Все это еще дремало в ней.
Зерно не скоро дает урожай.
Исповедальня, полумрак в субботние вечера, когда церковь освещалась лишь несколькими лампадами, увещания патера, налагаемая им епитимья и отпущение грехов, нашептываемые через решетчатое окошко, смутно волновали ее.
Грехов своих она не страшилась.
Ад, ожидающий грешников, не пугал Эйлин.
Угрызения совести ее не терзали.
Старики и старухи, которые ковыляли в церковь и, бормоча слова молитвы, перебирали четки, для нее мало чем отличались от фигур в своеобразном строе деревянных идолов, призванных подчеркивать святость креста.
Ей нравилось, особенно в возрасте четырнадцати — пятнадцати лет, исповедоваться, прислушиваясь к голосу духовника, все свои наставления начинавшего словами:
«Так вот, возлюбленное дитя мое…» Один старенький патер — француз, исповедовавший воспитанниц монастырского пансиона, своей добротой и мягкостью особенно трогал Эйлин.
Его благословения звучали искренне, куда искренней, чем ее молитвы, которые она читала торопливо и невнимательно.
Позднее ее воображением завладел молодой патер церкви св.

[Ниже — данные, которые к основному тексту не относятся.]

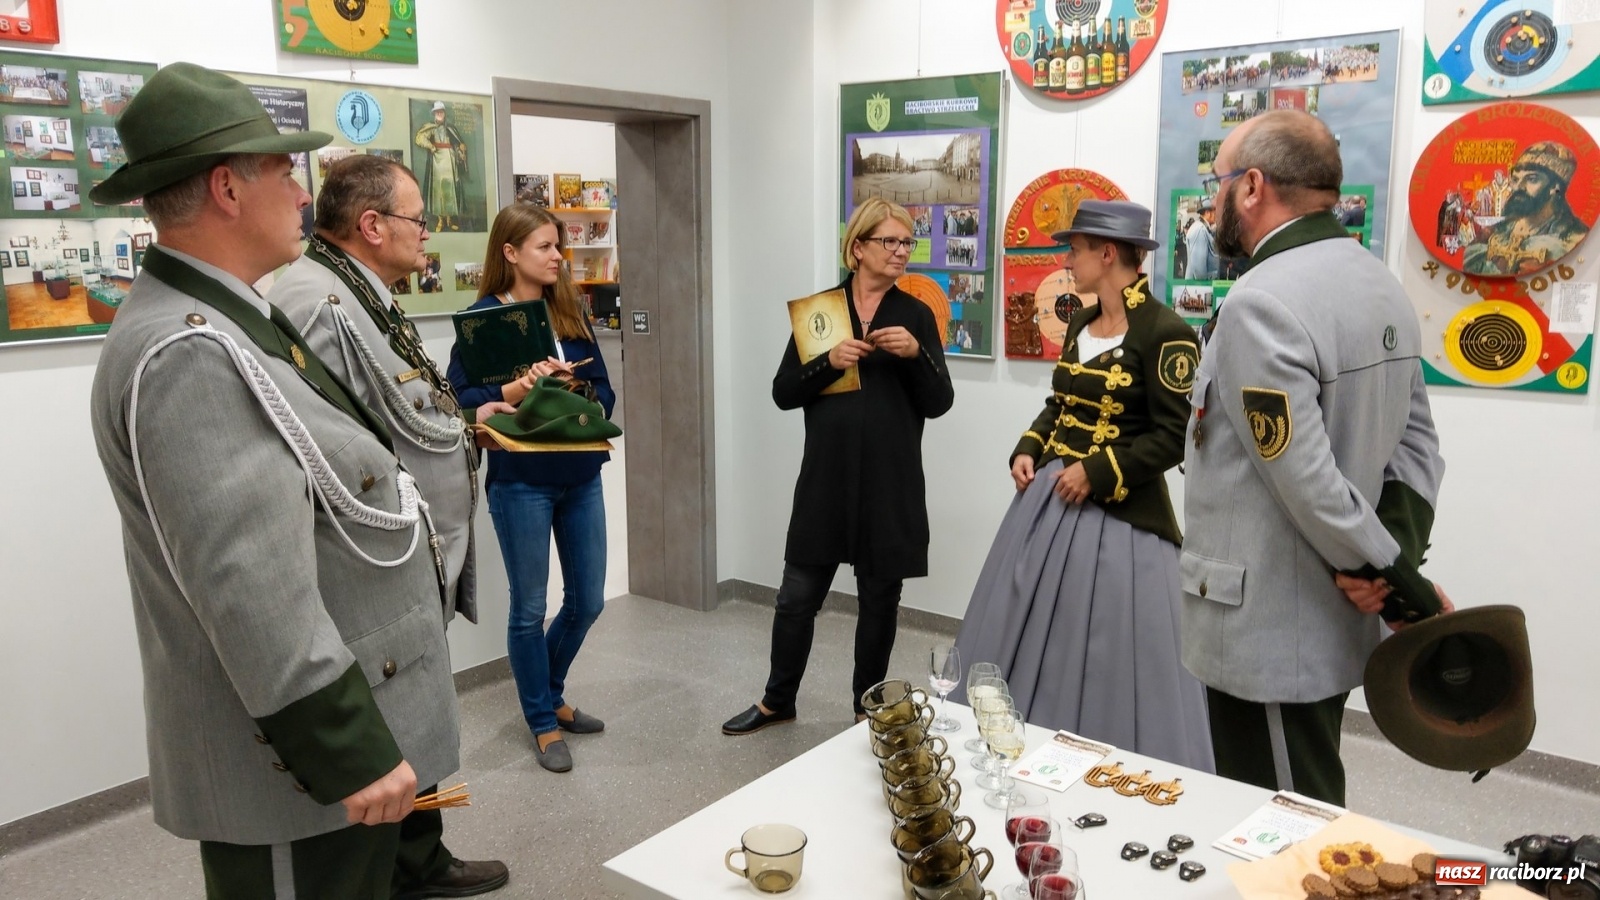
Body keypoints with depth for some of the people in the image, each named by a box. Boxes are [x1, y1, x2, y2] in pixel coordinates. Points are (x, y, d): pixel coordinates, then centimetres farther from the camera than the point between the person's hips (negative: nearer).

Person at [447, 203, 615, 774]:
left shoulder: (570, 313, 9)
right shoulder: (483, 318, -6)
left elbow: (604, 392, 6)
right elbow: (461, 401, -12)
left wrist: (572, 389, -14)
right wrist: (522, 387, -24)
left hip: (580, 476, 5)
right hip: (520, 481, -5)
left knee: (587, 601, 13)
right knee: (530, 608, 6)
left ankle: (549, 695, 37)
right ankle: (544, 724, 25)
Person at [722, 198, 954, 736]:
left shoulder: (916, 314, 3)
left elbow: (939, 404, -1)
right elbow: (783, 393, 0)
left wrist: (916, 354, -18)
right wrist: (829, 362, -16)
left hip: (891, 483, 0)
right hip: (826, 479, 0)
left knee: (879, 599, 11)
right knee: (797, 596, 7)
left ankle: (868, 707, 29)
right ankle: (777, 701, 27)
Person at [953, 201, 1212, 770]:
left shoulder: (1164, 332, -15)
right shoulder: (1080, 324, 10)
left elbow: (1175, 435, -17)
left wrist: (1098, 472, -20)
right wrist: (1028, 449, 2)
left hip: (1117, 513, -8)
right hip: (1049, 497, 8)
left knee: (1106, 657, -1)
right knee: (1033, 637, 14)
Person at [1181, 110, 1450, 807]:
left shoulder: (1262, 304, -20)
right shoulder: (1381, 284, 10)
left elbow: (1309, 482, -24)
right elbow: (1417, 445, 10)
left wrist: (1401, 586, -12)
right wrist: (1397, 561, -3)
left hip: (1266, 639, -9)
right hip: (1331, 630, 9)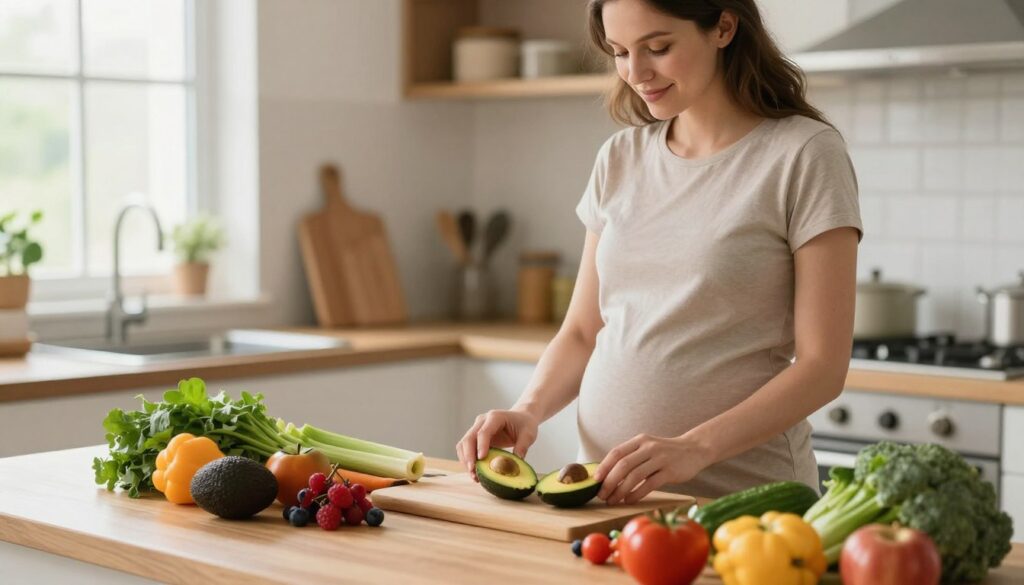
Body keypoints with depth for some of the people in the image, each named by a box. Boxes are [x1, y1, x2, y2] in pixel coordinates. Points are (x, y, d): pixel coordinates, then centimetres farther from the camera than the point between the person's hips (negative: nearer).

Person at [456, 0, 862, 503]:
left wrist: (694, 449, -20)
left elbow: (822, 365, -8)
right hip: (609, 490, 4)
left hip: (736, 497, -4)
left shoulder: (804, 154, -4)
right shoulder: (620, 158, 11)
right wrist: (529, 411, -4)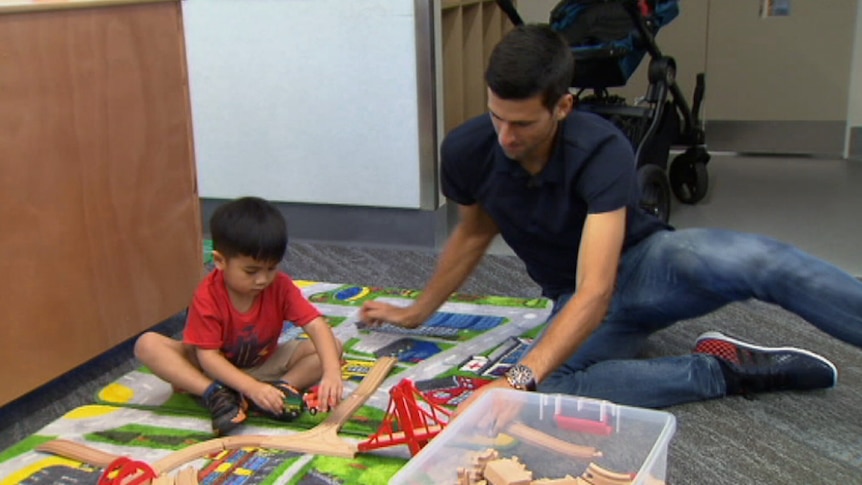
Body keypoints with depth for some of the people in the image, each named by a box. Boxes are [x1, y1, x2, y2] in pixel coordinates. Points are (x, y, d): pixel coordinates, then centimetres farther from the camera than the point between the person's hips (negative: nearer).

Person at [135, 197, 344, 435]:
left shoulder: (281, 286, -20)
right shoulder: (207, 296, -26)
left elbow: (317, 325, -29)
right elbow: (208, 355, -27)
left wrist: (332, 372, -47)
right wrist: (252, 387, -42)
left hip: (265, 365, 2)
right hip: (217, 369, -1)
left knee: (333, 346, -18)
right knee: (147, 344, -26)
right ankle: (215, 394, -35)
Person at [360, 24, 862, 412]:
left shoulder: (602, 151, -29)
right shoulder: (465, 152, -15)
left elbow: (596, 293, -37)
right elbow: (474, 233, 8)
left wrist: (518, 378, -49)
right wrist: (417, 313, 17)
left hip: (649, 263, -3)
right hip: (577, 297, 3)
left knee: (754, 260, -38)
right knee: (545, 391, -34)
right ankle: (723, 368, -20)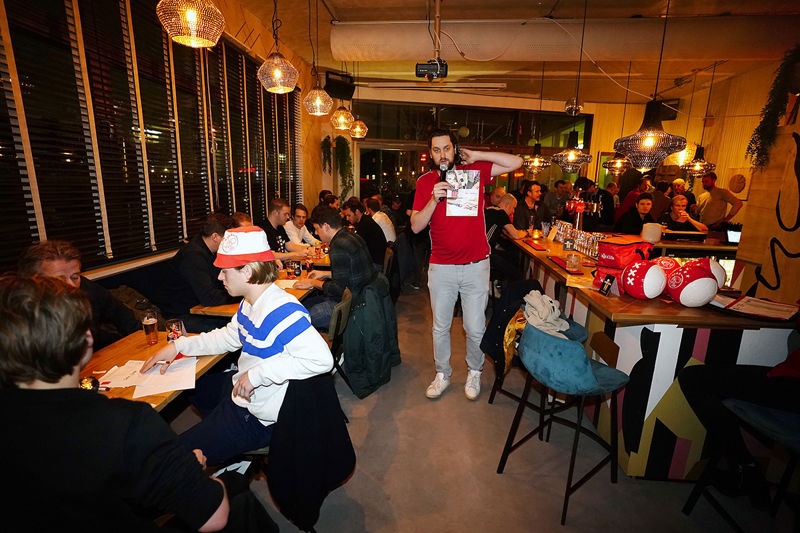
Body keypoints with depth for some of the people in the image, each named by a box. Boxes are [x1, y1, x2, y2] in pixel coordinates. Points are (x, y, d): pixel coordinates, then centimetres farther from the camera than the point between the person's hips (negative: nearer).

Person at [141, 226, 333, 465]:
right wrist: (178, 346, 10)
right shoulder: (250, 304, 0)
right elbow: (228, 337, 17)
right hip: (239, 390, 10)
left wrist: (258, 374, -35)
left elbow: (322, 359, -40)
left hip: (257, 417, -10)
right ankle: (220, 432, 45)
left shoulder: (282, 311, -33)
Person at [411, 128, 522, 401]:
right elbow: (416, 226, -3)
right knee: (440, 327, 13)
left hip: (475, 265, 0)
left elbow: (516, 162, -1)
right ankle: (442, 374, 34)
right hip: (441, 268, 1)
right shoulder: (425, 182, 3)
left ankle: (474, 372, 35)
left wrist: (476, 156, -4)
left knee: (475, 328, 9)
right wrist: (434, 199, -18)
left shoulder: (474, 171, 3)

Тимофея, отец Давид, румяный здоровяк с завитком черных волос на лбу, не без щегольства носивший свой пастырский головной убор; по воскресеньям он проходил меж скамьями, решительными, величественными взмахами руки кропя паству святой водой.
Он принимал исповедь, и Эйлин любила иногда шепотом поверять ему приходившие ей в голову греховные мысли, стараясь при этом угадать, что думает о ней духовник.
Как бы она того ни желала, она не могла видеть в нем представителя божественной власти.
Он был слишком молодым, слишком обыкновенным человеком.
И в ее манере с упоением рассказывать о себе, а потом смиренно, с видом кающейся грешницы, направляться к выходу было что-то коварное, задорное и поддразнивающее.
В школе св. Агаты она считалась «трудной» воспитанницей, ибо, как вскоре заметили добрые сестры, была слишком жизнерадостна, слишком полна энергии, чтобы подчиняться чужой воле.
— Эта мисс Батлер, — сказала однажды мать-настоятельница сестре Семпронии, непосредственной наставнице Эйлин, — очень бойкая девица. Вы наживете с ней немало хлопот, если не проявите достаточно такта.
По-моему, вам надо пойти на мелкие уступки.
Так вы, пожалуй, большего от нее добьетесь.